21.  Burn Witch Burn (1962).  Beginning with a magickal invocation by Paul Frees (doing a spot-on Orson Welles impersonation), Sidney Hayers’ adaptation of Fritz Leiber’s first novel, Conjure Wife, immediately plunges the viewer into a confounding nether-realm that lies somewhere between rationality and superstition.  The protagonist, Norman Taylor (Peter Wyngarde, who portrayed one of the spirits in The Innocents), is a sociology professor with little patience for religion or superstitious beliefs of any kind… until he discovers his wife is an accomplished witch whose protective spells have been the Taylors’ only defense against a vengeful sorceress, a fellow tenured professor at the small British university where Norman teaches.  Oh, yes, at this particular university the concept of “academic freedom” is taken to devilish extremes. 
       Having taught at more than one university during the past fourteen or so years, I can assure you that Leiber’s vision of a campus crawling with passive-aggressive profs casting spells and counter-spells on each other to attain a higher position of (relative) power is the most accurate depiction of university life ever committed to the printed page.  No metaphors here.  Leiber’s “horror” novel might as well be labeled nonfiction.

Burn Witch Burn is only one of three films that attempted to translate Leiber’s classic novel to the silver screen (all of which unwisely abandoned Leiber’s elegant title), but this is by far the best of them.  The success of the film can be attributed to the faithful screenplay by Richard Matheson and Charles Beaumont.  Clearly, both writers were fans of Leiber’s novel and went out of their way to keep its central theme intact.  For the uninitiated, it’s worth noting that Leiber’s Conjure Wife (1943) and Our Lady of Darkness (1977) are two of the most accomplished supernatural novels of the twentieth century.  I’ve always felt that Our Lady of Darkness would make a tremendous film if handled properly.  In fact, it’s long past time for Leiber to be acknowledged outside the narrow confines of the fantasy/science fiction field. 

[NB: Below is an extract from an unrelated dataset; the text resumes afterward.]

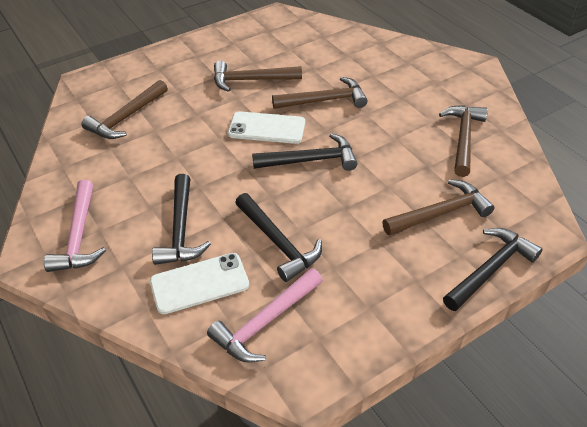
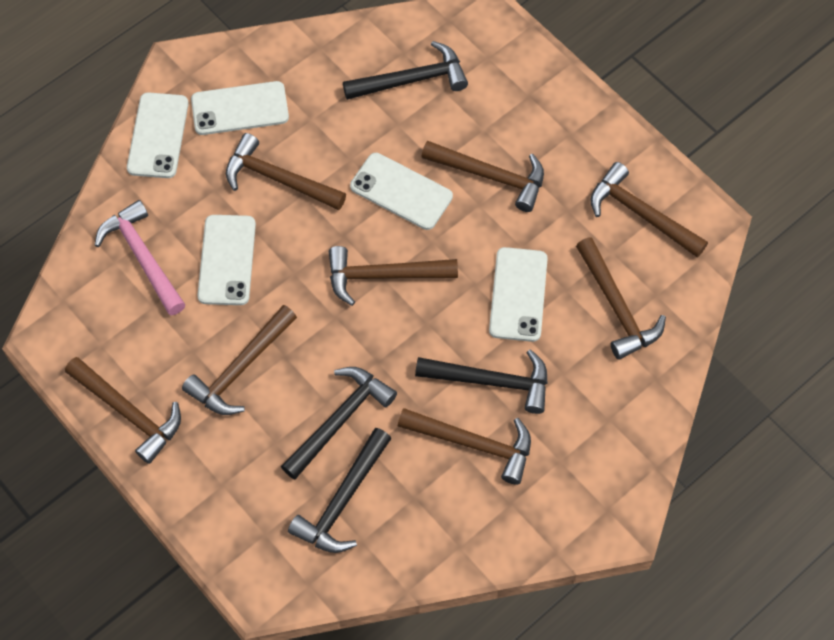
brown hammer: [82,80,168,139] [214,61,302,92] [272,77,368,109] [382,179,494,236] [439,105,488,177] = 5 -> [65,357,181,464] [182,305,297,415] [226,133,346,210] [329,246,458,306] [398,408,531,485] [421,141,544,212] [576,237,666,360] [591,162,708,258] = 8
pink hammer: [44,179,106,272] [207,268,323,363] = 2 -> [95,200,185,315] = 1
white phone: [150,253,249,314] [228,111,305,144] = 2 -> [127,93,189,178] [191,81,289,135] [198,215,256,305] [350,153,453,230] [489,247,548,342] = 5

Perhaps Penguin Classics is up to the task.  This very month Penguin released new editions of Charles Beaumont’s Perchance to Dream:  Selected Stories and Thomas Ligotti’s Songs of a Dead Dreamers and Grimscribe.  Penguin is to be commended for this, as the work of Beaumont and Ligotti are well worth reading; however, I do hope they don’t stop there.  A collection of Leiber’s finest tales is long overdue.  Any tome that collected such dark jewels as “Smoke Ghost,” “The Girl with the Hungry Eyes,” “Four Ghosts in Hamlet,” “The Man Who Never Grew Young,” “Coming Attraction,” “Belsen Express,” “The Man Who Made Friends with Electricity,” “Richmond, Late September, 1849,” “Dark Wings,” “A Bit of the Dark World,” “The Winter Flies,” “Schizo Jimmie,” “237 Talking Statues, Etc.” and “You’re All Alone” would be a quaint and curious volume of almost-forgotten lore worthy of inclusion on any bibliophile’s bookshelf.  (If anyone at Penguin Classics is reading this, they should get the ball rolling on that project right away.)  In the meantime, be sure to check out a volume entitled Dark Ladies, an inexpensive Tor Books omnibus collecting both Conjure Wife and Our Lady of Darkness, then watch the recent Kino Lorber Blu-ray release of Burn Witch Burn, which includes an audio commentary by Richard Matheson.


22.  Crimson Peak (2015).  The best horror film of the year.  I urge you to go out and see it before it fades back into The October Country from whence it came....





(Note:  With the exception of The Monster That Challenged the World, Son of Frankenstein, Hold That Ghost, Invisible Agent, and The Devil Bat, all of these films were being seen by me for the first time.)